The notified body decides when stage 2, or certification audit, can be done based on the results of the aforementioned audit. The initial TD assessment (Technical documentation assessment) must be communicated to the customer and form input to the stage 2 audit before the stage 2 audit is undertaken.
The timing might be difficult for the notified body at times, perhaps leading to delays. This is due to the fact that the outcome of the TD evaluation is based on the quality of the TD submitted by the manufacturer. As a result, it is strongly advised that all manufacturers provide only full and well-structured technical documentation.
The initial MDR EC certification
The notified authority can issue the first MDR EC certificate to the manufacturer after the stage 2 audit and completion of the following:
Any deviations have been handled.
The preliminary TD evaluation has been published.
Any possible substantial nonconformities identified during that examination have been resolved.
The extent of the initial and coming audit activities performed by the notified body depends on the size of the manufacturer and the scope of their QMS. For a manufacturer with approximately ten employees (also called FTE, full-time equivalents), the initial audit will take somewhere around five days in total.
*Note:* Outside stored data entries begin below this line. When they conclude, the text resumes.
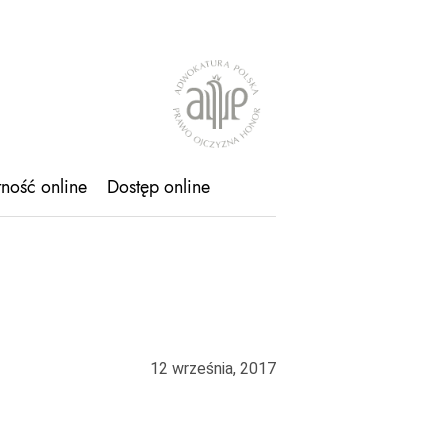
tność online
Dostęp online
12 września, 2017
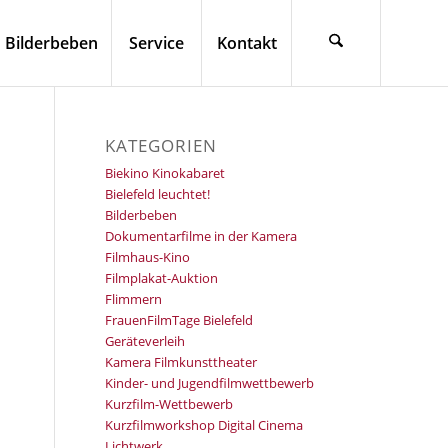
Bilderbeben
Service
Kontakt
KATEGORIEN
Biekino Kinokabaret
Bielefeld leuchtet!
Bilderbeben
Dokumentarfilme in der Kamera
Filmhaus-Kino
Filmplakat-Auktion
Flimmern
FrauenFilmTage Bielefeld
Geräteverleih
Kamera Filmkunsttheater
Kinder- und Jugendfilmwettbewerb
Kurzfilm-Wettbewerb
Kurzfilmworkshop Digital Cinema
Lichtwerk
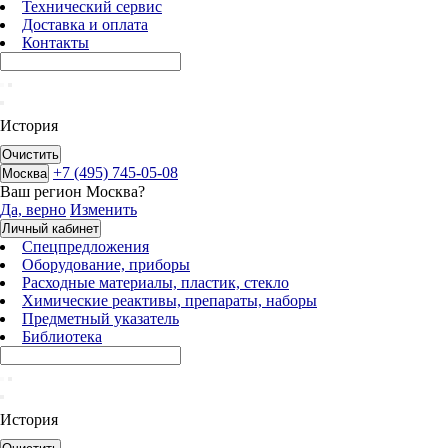
Технический сервис
Доставка и оплата
Контакты
История
Очистить
+7 (495) 745-05-08
Москва
Ваш регион
Москва
?
Да, верно
Изменить
Личный кабинет
Спецпредложения
Оборудование, приборы
Расходные материалы, пластик, стекло
Химические реактивы, препараты, наборы
Предметный указатель
Библиотека
История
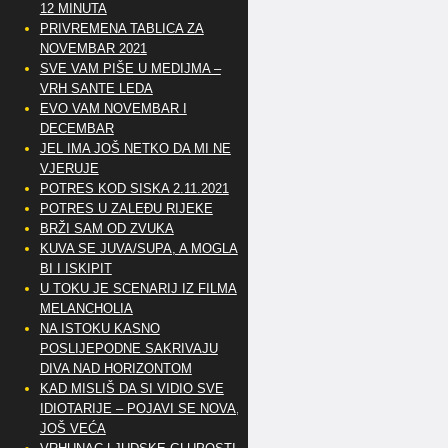
12 MINUTA
PRIVREMENA TABLICA ZA
NOVEMBAR 2021
SVE VAM PIŠE U MEDIJMA –
VRH SANTE LEDA
EVO VAM NOVEMBAR I
DECEMBAR
JEL IMA JOŠ NETKO DA MI NE
VJERUJE
POTRES KOD SISKA 2.11.2021
POTRES U ZALEĐU RIJEKE
BRŽI SAM OD ZVUKA
KUVA SE JUVA/SUPA, A MOGLA
BI I ISKIPIT
U TOKU JE SCENARIJ IZ FILMA
MELANCHOLIA
NA ISTOKU KASNO
POSLIJEPODNE SAKRIVAJU
DIVA NAD HORIZONTOM
KAD MISLIŠ DA SI VIDIO SVE
IDIOTARIJE – POJAVI SE NOVA,..
JOŠ VEĆA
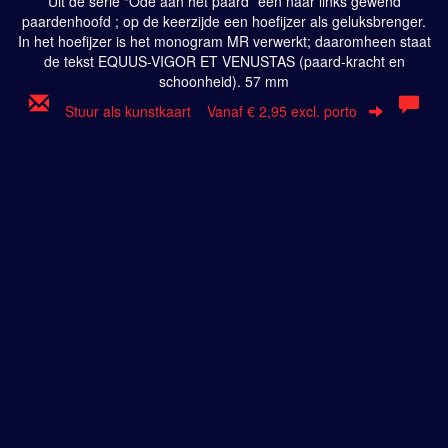
Uit de serie “Ode aan het paard ”een naar links gewend
paardenhoofd ; op de keerzijde een hoefijzer als geluksbrenger.
In het hoefijzer is het monogram MR verwerkt; daaromheen staat
de tekst EQUUS-VIGOR ET VENUSTAS (paard-kracht en
schoonheid). 57 mm
Stuur als kunstkaart
Vanaf € 2,95 excl. porto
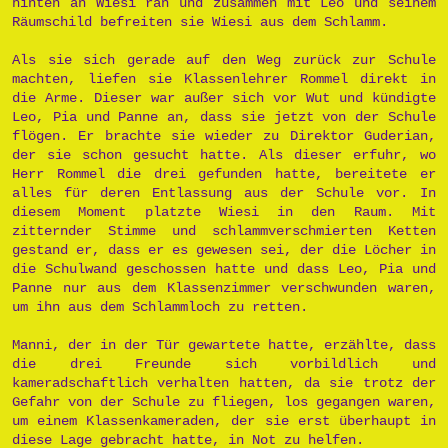
hinten an Wiesi ran und zusammen mit Leo und seinem
Räumschild befreiten sie Wiesi aus dem Schlamm.
Als sie sich gerade auf den Weg zurück zur Schule
machten, liefen sie Klassenlehrer Rommel direkt in
die Arme. Dieser war außer sich vor Wut und kündigte
Leo, Pia und Panne an, dass sie jetzt von der Schule
flögen. Er brachte sie wieder zu Direktor Guderian,
der sie schon gesucht hatte. Als dieser erfuhr, wo
Herr Rommel die drei gefunden hatte, bereitete er
alles für deren Entlassung aus der Schule vor. In
diesem Moment platzte Wiesi in den Raum. Mit
zitternder Stimme und schlammverschmierten Ketten
gestand er, dass er es gewesen sei, der die Löcher in
die Schulwand geschossen hatte und dass Leo, Pia und
Panne nur aus dem Klassenzimmer verschwunden waren,
um ihn aus dem Schlammloch zu retten.
Manni, der in der Tür gewartete hatte, erzählte, dass
die drei Freunde sich vorbildlich und
kameradschaftlich verhalten hatten, da sie trotz der
Gefahr von der Schule zu fliegen, los gegangen waren,
um einem Klassenkameraden, der sie erst überhaupt in
diese Lage gebracht hatte, in Not zu helfen.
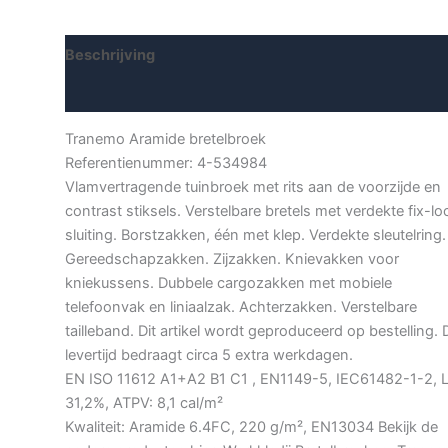
aantal
Beschrijving
Aanvullende informatie
Tranemo Aramide bretelbroek
Referentienummer: 4-534984
Vlamvertragende tuinbroek met rits aan de voorzijde en
contrast stiksels. Verstelbare bretels met verdekte fix-lo
sluiting. Borstzakken, één met klep. Verdekte sleutelring.
Gereedschapzakken. Zijzakken. Knievakken voor
kniekussens. Dubbele cargozakken met mobiele
telefoonvak en liniaalzak. Achterzakken. Verstelbare
tailleband. Dit artikel wordt geproduceerd op bestelling. 
levertijd bedraagt circa 5 extra werkdagen.
EN ISO 11612 A1+A2 B1 C1 , EN1149-5, IEC61482-1-2, L
31,2%, ATPV: 8,1 cal/m²
Kwaliteit: Aramide 6.4FC, 220 g/m², EN13034 Bekijk de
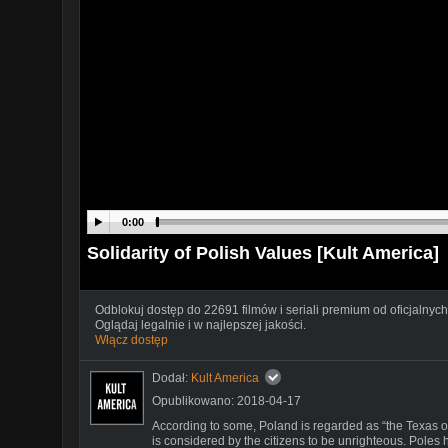
0:00
Solidarity of Polish Values [Kult America]
Odblokuj dostęp do 22691 filmów i seriali premium od oficjalnych
Oglądaj legalnie i w najlepszej jakości.
Włącz dostęp
Dodał:
Kult America
Opublikowano: 2018-04-17
According to some, Poland is regarded as “the Texas o
is considered by the citizens to be unrighteous. Pole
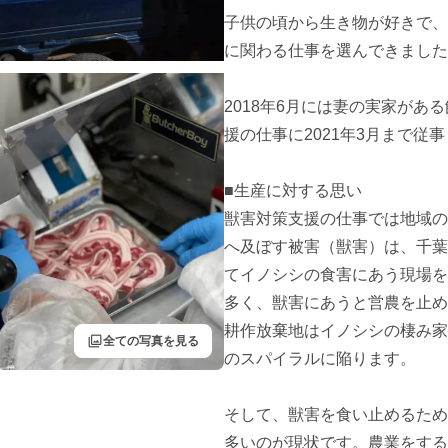
子供の頃から生き物が好きで、
に関わる仕事を選んできました
2018年6月には妻の実家が
援の仕事に2021年3月まで従事
■生産に対する思い

獣害対策支援の仕事では地域の
へ及ぼす被害（獣害）は、千葉
てイノシシの食害にあう現場を
多く、獣害にあうと営農を止め
耕作放棄地はイノシシの棲み家
filter
全ての写真を見る
のスパイラルに陥ります。

そして、獣害を食い止めるため
多いのが現状です。農業をする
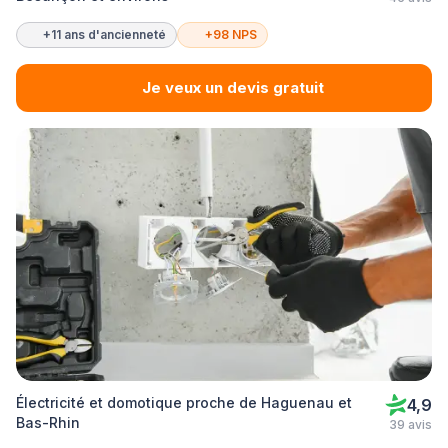
+11 ans d'ancienneté
+98 NPS
Je veux un devis gratuit
Électricité et domotique proche de Haguenau et
4,9
Bas-Rhin
39 avis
For a manufacturer with 100 employees, it will take approximately ten days.
The amount of technical documentation to be sampled depends on the product portfolio range and classes but also on the diversity. This is because sampling is done depending on the difference between the products covered by the certificate.
Audits of annual surveillance
The first yearly surveillance audit must be performed by the notified entity within 12 months of the certification date. In connection with this audit, a TD evaluation should be undertaken once again.
The notified body’s requirement for the TD evaluation is that the technical documentation is sampled and assessed yearly until the whole range of the manufacturer’s devices is covered.
The depth of the TD evaluation must be the same for classes IIa, IIb, and III, according to MDCG 2019-13. Even if this is explicitly stated in this MDCG-endorsed paper, not all notified bodies follow this policy.
There will, of course, be a variation in the number of technical files to be called in since, for example, all class III devices must have their technical documentation examined at first certification, whilst lesser classes are sampled.